For address supplements like c/o (in care of) would it be possible to add an "addressSupplement" property?

How to use m8g:AdminUnit with NUTS?

I am unclear on how exactly to use m8g:AdminUnit with NUTS published by the EU Publications Office.

Let's say I have an address and I want to map it to NUTS http://data.europa.eu/nuts/code/CZ01.
I have:

<#Address> a locn:Address ;
   m8g:adminUnit <IRI1> .
<IRI1> a m8g:AdminUnit ;
   m8g:code <IRI2> ;
   m8g:level <IRI3> .

What are IRI1, IRI2 and IRI3 expected to be?

Naturally, I would expect that I can do:

<#Address> a locn:Address ;
   m8g:adminUnit <http://data.europa.eu/nuts/code/CZ01> .

and be done with it. But then, what about code and level?
The NUTS codes have:

<http://data.europa.eu/nuts/code/CZ01> <http://data.europa.eu/nuts/level> 2 .

where the level is a literal. The range of m8g:level is skos:Concept though, so it should be an IRI. Is there a NAL for levels of adminUnits to be used?

And what about the code? Sure, I can do:

<#Address> a locn:Address ;
   m8g:adminUnit <http://data.europa.eu/nuts/code/CZ01> .
<http://data.europa.eu/nuts/code/CZ01> a m8g:AdminUnit ;
   m8g:code <http://data.europa.eu/nuts/code/CZ01>.

But that seems weird. Is the instance of m8g:AdminUnit supposed to be something else than http://data.europa.eu/nuts/code/CZ01?

Consolidated diagrams Core Vocabularies

As introduced during the fifth webinar, two consolidated diagrams have been produced combining all core vocabularies: Core Person Vocabulary, Core Location Vocabulary, Core Business Vocabulary and Core Public Organization Vocabulary.
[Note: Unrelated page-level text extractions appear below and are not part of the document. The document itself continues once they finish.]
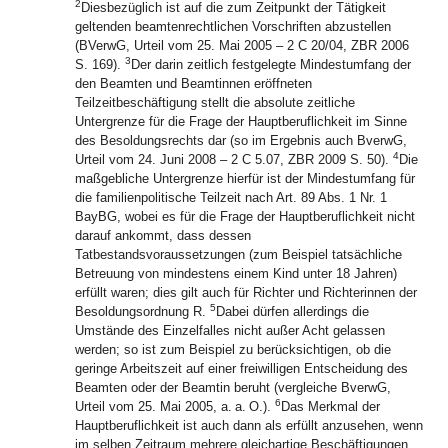
2
Diesbezüglich ist auf die zum Zeitpunkt der Tätigkeit
geltenden beamtenrechtlichen Vorschriften abzustellen
(BVerwG, Urteil vom 25. Mai 2005 – 2 C 20/04, ZBR 2006
3
S. 169).
Der darin zeitlich festgelegte Mindestumfang der
den Beamten und Beamtinnen eröffneten
Teilzeitbeschäftigung stellt die absolute zeitliche
Untergrenze für die Frage der Hauptberuflichkeit im Sinne
des Besoldungsrechts dar (so im Ergebnis auch BverwG,
4
Urteil vom 24. Juni 2008 – 2 C 5.07, ZBR 2009 S. 50).
Die
maßgebliche Untergrenze hierfür ist der Mindestumfang für
die familienpolitische Teilzeit nach Art. 89 Abs. 1 Nr. 1
BayBG, wobei es für die Frage der Hauptberuflichkeit nicht
darauf ankommt, dass dessen
Tatbestandsvoraussetzungen (zum Beispiel tatsächliche
Betreuung von mindestens einem Kind unter 18 Jahren)
erfüllt waren; dies gilt auch für Richter und Richterinnen der
5
Besoldungsordnung R.
Dabei dürfen allerdings die
Umstände des Einzelfalles nicht außer Acht gelassen
werden; so ist zum Beispiel zu berücksichtigen, ob die
geringe Arbeitszeit auf einer freiwilligen Entscheidung des
Beamten oder der Beamtin beruht (vergleiche BverwG,
6
Urteil vom 25. Mai 2005, a. a. O.).
Das Merkmal der
Hauptberuflichkeit ist auch dann als erfüllt anzusehen, wenn
im selben Zeitraum mehrere gleichartige Beschäftigungen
These diagrams intend to give an overview of the classes and properties of the different vocabularies.

The Consolidated diagram in an exhaustive manner while the Simplified version focuses on the main concepts of each vocabulary and their connections.

With this issue, we would like to invite you to provide feedback on these diagrams.

Representing the vocabulary in UML/HTML

see SEMICeu/CPOV#11

URI of RegisteredAddress

As reported by @giorgialodi, the URI of RegisteredAddress does not sit in the legal namespace but in the m8g (Core Vocabularies).

Datatype for the property locn:locatorDesignator should be text (rdf:langString)?

In the class Address, the example in the Usage for the property "locator designator" (locn:locatorDesignator) says: For an address such as "Flat 3, 17 Bridge Street", the locator is "flat 3, 17".

This property may therefore have values that are language-dependent, e.g. the word "flat" in the example above. The datatype for this property should therefore be Text (rdf:langString) rather than String (xsd:string).

Resource.location and Resource.address have the wrong associated uri

Resource.location and Resource.address are associated with m8g instead of http://www.w3.org/ns/locn#location.

Administrative Unit: need for clarification

During the Core Vocs webinar dd. 2021-05-20, there was some misunderstanding on what exactly is understood with an Administrative Unit and what it covers. It was unclear whether administrative units refer to addresses and locations that should be seen as separate from jurisdictional rights, not withholding the fact that there could be a relationship between the two.